The fused pattern in Grid's `sumD_gpu_reduce_words<R>`:
```cpp
template <int R, class vobj, class sobj, class Iterator>
__device__ void packReduceBlocks(
const iScalar<typename vobj::vector_type> *idat,
sobj *g_odata, Iterator osites, int base, int words)
{
// sobj = iVector<iScalar<scalarD>, R> (R double-precision scalars per site)
constexpr Iterator nsimd = vobj::Nsimd();
...
while (i < osites * nsimd) {
Iterator lane = i % nsimd;
Iterator ss = i / nsimd;
sobj tmpD; zeroit(tmpD);
for (int k = 0; k < R; k++) {
auto w = extractLane(lane, idat[ss * words + base + k]);
iScalar<typename vobj::scalar_typeD> wd; wd = w; // float→double promotion
tmpD._internal[k] = wd;
}
mySum += tmpD;
...
}
reduceBlock(sdata, mySum, tid);
}
```
Launched with `getNumBlocksAndThreads` → 128256 threads/block → correct occupancy without depending on `acceleratorThreads()`.
## Observed Numbers on MI250X (32^4 LatticePropagatorD, Nsimd=1)
| Configuration | pack µs/group | reduce µs/group | total µs | GB/s |
|---|---|---|---|---|
| acceleratorThreads=2, staged | 10,080 | 470 | 126,909 | 50 |
| acceleratorThreads=16, staged | 342 | 310 | 8,251 | 297 |
| acceleratorThreads=16, fused | — | 349 | 4,584 | 546 |
The fused kernel at 349 µs/group reads 201 MB at 576 GB/s — 36% of MI250X HBM peak.
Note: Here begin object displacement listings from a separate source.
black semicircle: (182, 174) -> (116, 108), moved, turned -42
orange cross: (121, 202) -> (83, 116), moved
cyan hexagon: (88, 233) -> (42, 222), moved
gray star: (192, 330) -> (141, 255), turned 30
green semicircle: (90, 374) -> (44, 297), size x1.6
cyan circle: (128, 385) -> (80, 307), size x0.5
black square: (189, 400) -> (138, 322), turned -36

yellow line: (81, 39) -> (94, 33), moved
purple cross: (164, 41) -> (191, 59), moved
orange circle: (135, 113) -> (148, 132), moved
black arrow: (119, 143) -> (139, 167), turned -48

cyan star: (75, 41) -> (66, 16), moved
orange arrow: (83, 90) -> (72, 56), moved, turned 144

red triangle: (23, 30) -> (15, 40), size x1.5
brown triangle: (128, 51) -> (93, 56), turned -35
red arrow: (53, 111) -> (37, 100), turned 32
The remaining gap from peak is the in-kernel serial loop over R=12 words and the 12 serial kernel launches.
## Quick Checklist When a Kernel Is Slow
1. Check threads per block: `accelerator_for(ss, N, 1, ...)` with default `acceleratorThreads()=2` = 2 threads/block = 3% occupancy on AMD. Try `--accelerator-threads 16` at runtime; if it helps a lot, occupancy is the problem.
2. Check for bulk struct accumulation in registers (`Bundle b; for(...) b._internal[k] = ...;`). Replace with per-element writes via `coalescedWrite`.
3. Check for staged HBM access (pack → buffer → reduce). Count the passes; fuse if ≥ 2 passes over the same data.
4. For reduction kernels, always use `getNumBlocksAndThreads` rather than `accelerator_for` so thread count is independent of `acceleratorThreads()`.